(Collection entries)
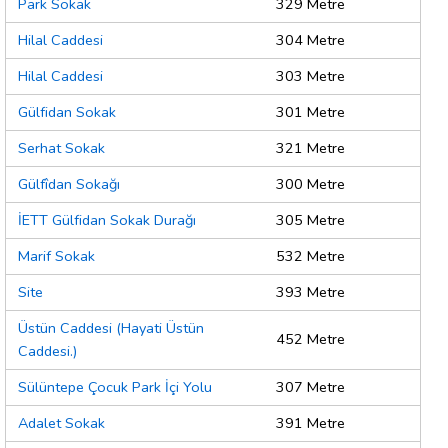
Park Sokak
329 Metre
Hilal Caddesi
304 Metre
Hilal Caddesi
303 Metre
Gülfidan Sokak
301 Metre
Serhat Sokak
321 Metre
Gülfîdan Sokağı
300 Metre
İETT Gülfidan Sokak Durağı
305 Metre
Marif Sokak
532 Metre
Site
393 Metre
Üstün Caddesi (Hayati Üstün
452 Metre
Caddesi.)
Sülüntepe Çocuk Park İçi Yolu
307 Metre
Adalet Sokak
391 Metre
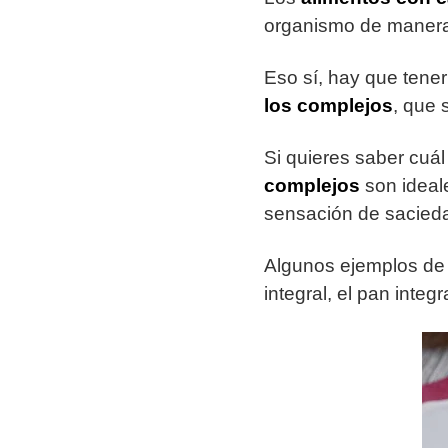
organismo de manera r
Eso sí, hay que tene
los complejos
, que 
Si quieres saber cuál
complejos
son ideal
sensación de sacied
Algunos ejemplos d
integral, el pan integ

TASK STATEMENT –
Set down every one of the lines above word for word, leaving out the pictures.

YOUR RESPONSE –
Park Sokak
329 Metre
Hilal Caddesi
304 Metre
Hilal Caddesi
303 Metre
Gülfidan Sokak
301 Metre
Serhat Sokak
321 Metre
Gülfîdan Sokağı
300 Metre
İETT Gülfidan Sokak Durağı
305 Metre
Marif Sokak
532 Metre
Site
393 Metre
Üstün Caddesi (Hayati Üstün
452 Metre
Caddesi.)
Sülüntepe Çocuk Park İçi Yolu
307 Metre
Adalet Sokak
391 Metre
organismo de manera r
Eso sí, hay que tene
los complejos
, que 
Si quieres saber cuál
complejos
son ideal
sensación de sacied
Algunos ejemplos d
integral, el pan integ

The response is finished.